__WORK ORDER__
Write out each record exactly and skip every image.

---- EXERCISE MATERIALS

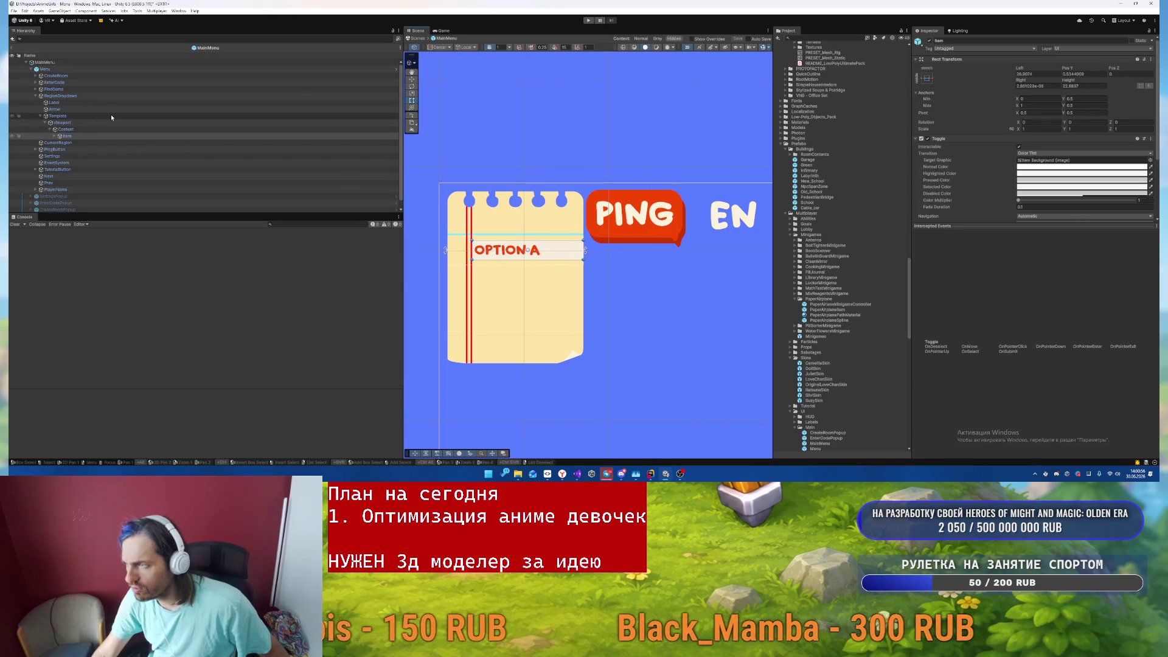
pyautogui.click(82, 70)
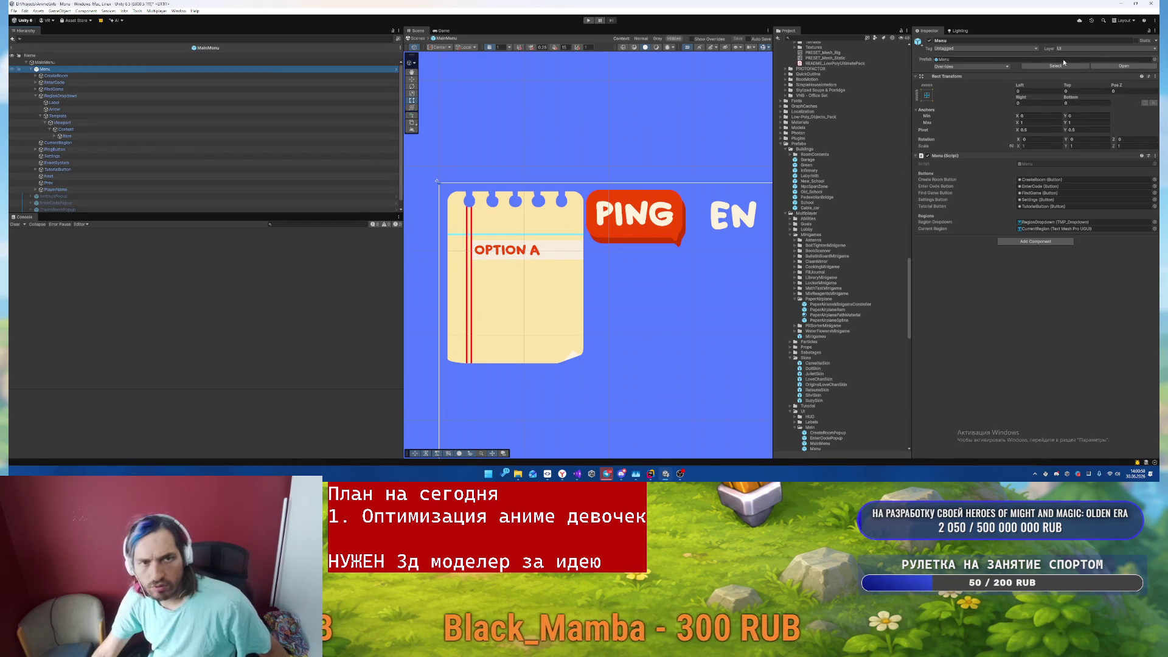
pyautogui.click(958, 67)
pyautogui.click(953, 79)
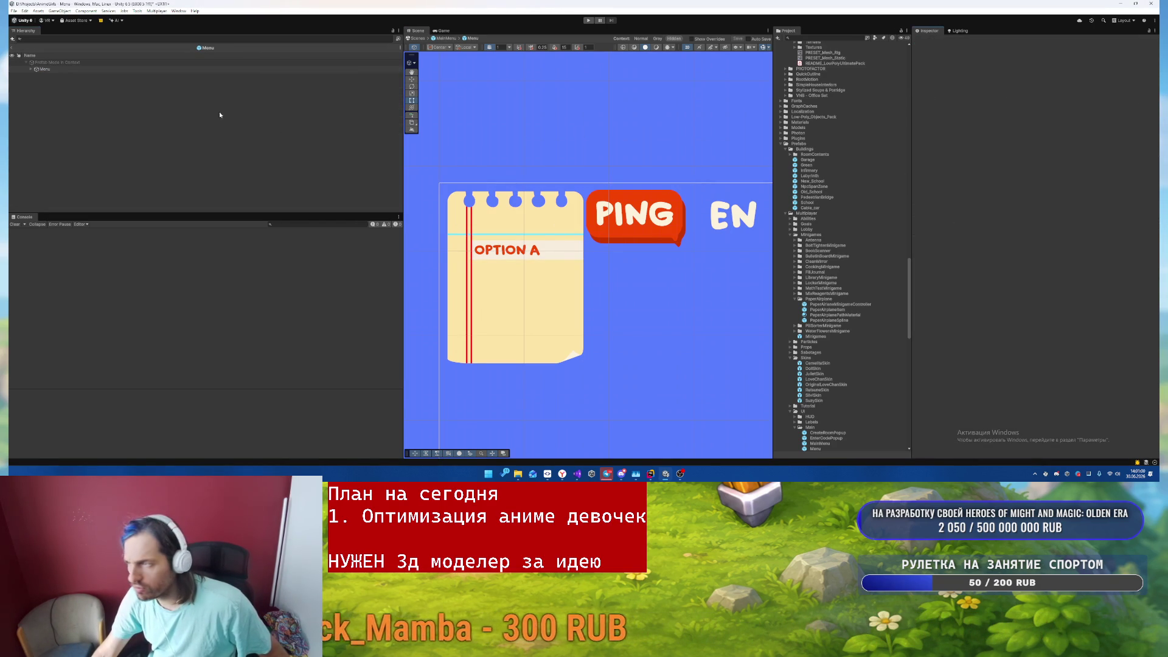
# - Expand RegionDropdown down to the Item and retune Item Background's colour
pyautogui.click(46, 70)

--------

__OUTPUT OF THE TASK__
pyautogui.click(82, 70)
pyautogui.click(958, 67)
pyautogui.click(953, 79)
# - Expand RegionDropdown down to the Item and retune Item Background's colour
pyautogui.click(46, 70)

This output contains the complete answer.